After surviving the brutal yet extremely funny production of August: Osage County at the Arden Theatre Company (Philadelphia) yesterday, I was ready for a wholesome classic play by Arthur Miller. My friend Katt and I took a jaunt to the Delaware Theatre Company to see the playwright's family drama set in 1947, All My Sons (the first production of DTC's 2011-2012 season). Although August: Osage County premiered in 2007, 60 years after the premiere of Miller's play, both productions dealt with the same theme—dysfunctional families. (Apparently nothing has changed over the years.)
Cast (from left) P.J. Benjamin as Joe Keller, Robert Eli as Chris Keller,
Jered McLenigan as George Deever, and
Anne-Marie Cusson as Kate Keller. Photo credit: Matt Urban.
Set in post–World War II, All My Sons is the story of successful business owner Joe Keller, who grew up poor and undereducated, and his family. Joe is the kind of guy who will do anything to keep his family happy and living in the lifestyle to which they have become accustomed, regardless of the consequences. Joe's wife, Kate, still holds hope that their eldest son, missing-in-action for three years, will come home. Their younger, more realistic son, Chris, has returned home from the war and now works for his father. The play begins the morning after a harsh storm as the family is preparing for a visit from their elder son's widow. Once she arrives, the layers of family guilt and unethical practices begin to unravel, with help from the family's neighbors.
The cast, directed by David Stradley, found the soul of the play and brought their grueling characters to life. P.J. Benjamin, in particular, gave an award-worthy performance as a loving father with a secret—a complex role perfectly executed. He and his colleagues performed on a set that evoked the feeling of living in a 1940s middle-class American “anytown”. The cast was met with a standing ovation, which was also to recognize everyone involved with this timeless play. I'm sure this cast will see a standing room at the end of every performance!

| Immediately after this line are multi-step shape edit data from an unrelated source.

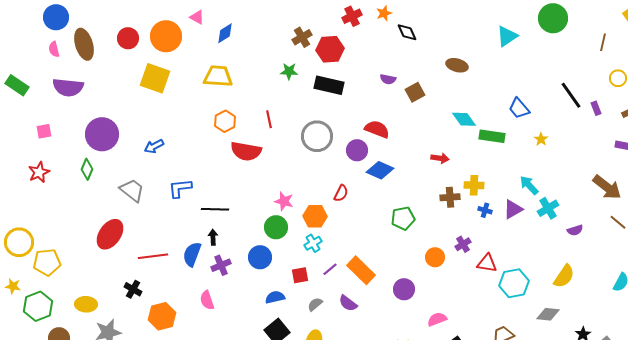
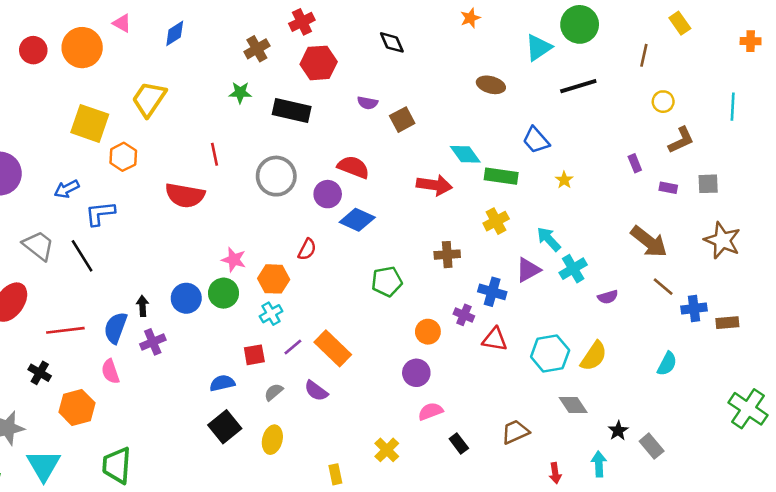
orange star: (384, 13) -> (470, 18), moved
red cross: (352, 16) -> (302, 22), moved
blue diamond: (225, 33) -> (175, 33), moved
cyan triangle: (507, 36) -> (538, 48), moved
red hexagon: (330, 49) -> (319, 63), moved
brown ellipse: (457, 65) -> (491, 85), moved
yellow trapezoid: (218, 76) -> (149, 99), turned -60
yellow square: (155, 78) -> (90, 123), moved
black line: (571, 95) -> (578, 86), moved, turned -72
purple rectangle: (596, 108) -> (635, 163), moved
orange hexagon: (225, 121) -> (123, 157), moved
red arrow: (440, 158) -> (434, 185), moved, size x1.5
yellow cross: (474, 185) -> (496, 221), moved, turned -30
blue L-shape: (180, 188) -> (100, 213), moved
black line: (215, 209) -> (82, 256), moved, turned 56
blue cross: (485, 210) -> (492, 292), moved, size x1.5
purple cross: (463, 244) -> (464, 315), turned -35
blue circle: (260, 257) -> (186, 298), moved
cyan hexagon: (514, 283) -> (550, 354), moved
purple circle: (404, 289) -> (416, 373), moved
pink semicircle: (207, 300) -> (110, 372), moved
gray diamond: (548, 314) -> (573, 405), turned 50

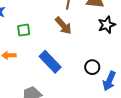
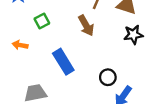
green square: (24, 30) -> (42, 21), turned -32

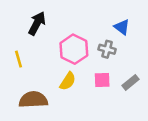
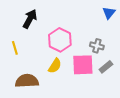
blue triangle: (122, 27) -> (109, 13), moved, turned 32
gray cross: (107, 49) -> (97, 46), moved
pink square: (102, 80) -> (83, 65), size x1.6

Driving home, Katt and I contemplated how the theme of the play still rings true today. How many mothers today are hoping their sons and daughters in the current war will come home? How many businessmen are making unethical decisions based on money rather than the greater good?
And, how many families are unable to face their problems and live "normal" lives? Based on these plays and the stories on the nightly news…perhaps not many….oy vey!